Costumamos chamar a Portugal o país do desenrasque. Em relação aos nossos vizinhos europeus, caracterizamo-nos pela capacidade do improviso e acreditamos que ela é tão apurada que compensa a pouca propensão para o planeamento. Mas o desenrasque torna-se quase uma brincadeira escandinava quando comparado com a gambiarra brasileira. Em Potugal, gambiarra refere-se mais a uma instalação eléctrica mas, deste lado do charco, tem um significado mais abrangente.
Aqui no ‘novo mundo’ a escala de improviso é outra. A vida exige uma criatividade rotineira, um constante jogo de cintura ou, como se diz na capoeira, ginga.
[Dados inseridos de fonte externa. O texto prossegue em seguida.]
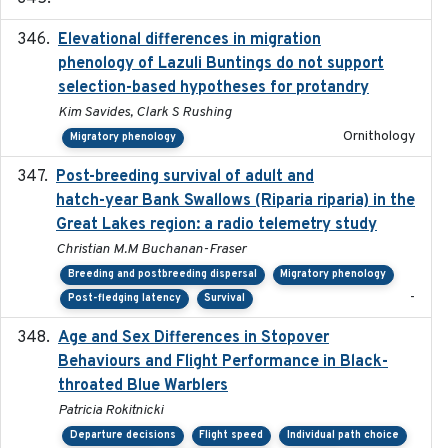
Elevational differences in migration
2023-06-22
phenology of Lazuli Buntings do not support
selection-based hypotheses for protandry
Kim Savides, Clark S Rushing
Ornithology
Migratory phenology
Post-breeding survival of adult and
2023-05-24
hatch-year Bank Swallows (Riparia riparia) in the
Great Lakes region: a radio telemetry study
Christian M.M Buchanan-Fraser
Breeding and postbreeding dispersal
Migratory phenology
-
Post-fledging latency
Survival
Age and Sex Differences in Stopover
2023-04-21
Behaviours and Flight Performance in Black-
throated Blue Warblers
Patricia Rokitnicki
Departure decisions
Flight speed
Individual path choice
Há a gambiarra tornada prática corrente. Os esquentadores de água, por exemplo, são instalações quase artísticas: um emaranhado de fios que liga o chuveiro, por cima, a um buraco na parede ou no tecto. No topo do chuveiro há uma resistência e por todo o lado os fios eléctricos convivem em harmonia próxima com a água (e um pouco pior com a fita isoladora que tendem a derreter).
Há também a forma como os corpos, mais as sacolas, as bolsas e os bebés que eles transportam, se adaptam à catraca. Gritando bem alto o som da palavra que o nomeia de cada vez que um cidadão paga a sua passagem no ónibus e atravessa a barreira da legalidade, o mais anti-ergonómico objecto da cena urbana brasileira, o torniquete dos autocarros, parece mais um instrumento de tortura. Aqui em Curitiba as dificuldades foram amenizadas. Em alguns pontos e linhas, a catraca e o cobrador - que sempre se senta em frente dela - foram transferidos para terra firme, tornando as tarefas de procurar dinheiro, dar e receber trocos e atravessar a estreita barreira de ferro, um pouco mais pacíficas. Ao pagar no ponto de ónibus, o passageiro evita ter de o fazer no embalo vertiginoso que os motoristas imprimem desde o momento em que as portas se fecham. A dureza das suspensões e das estradas só agrava a situação.
No Rio fiquei a saber que afinal os fornos micro-ondas são reparáveis. Por todo os lado se vêm lojas de reparação de electrodomésticos. Aqui não é mais barato deitar fora e comprar um novo. E há as demolidoras, que conheci em Curitiba: empresas que vendem objectos salvados das casas que derrubam em troca dos seus destroços.
A economia informal é rainha. Em qualquer casa pode haver uma pequena indústria artesanal, na cozinha ou em torno da máquina de costura, que emprega a família lhe dá o sustento.
O confronto entre o ethos planejador imprimido pelas sucessivas admnistrações desta cidade e a informalidade das praticas deste país, que a atravessam, é uma questão que muito me intriga.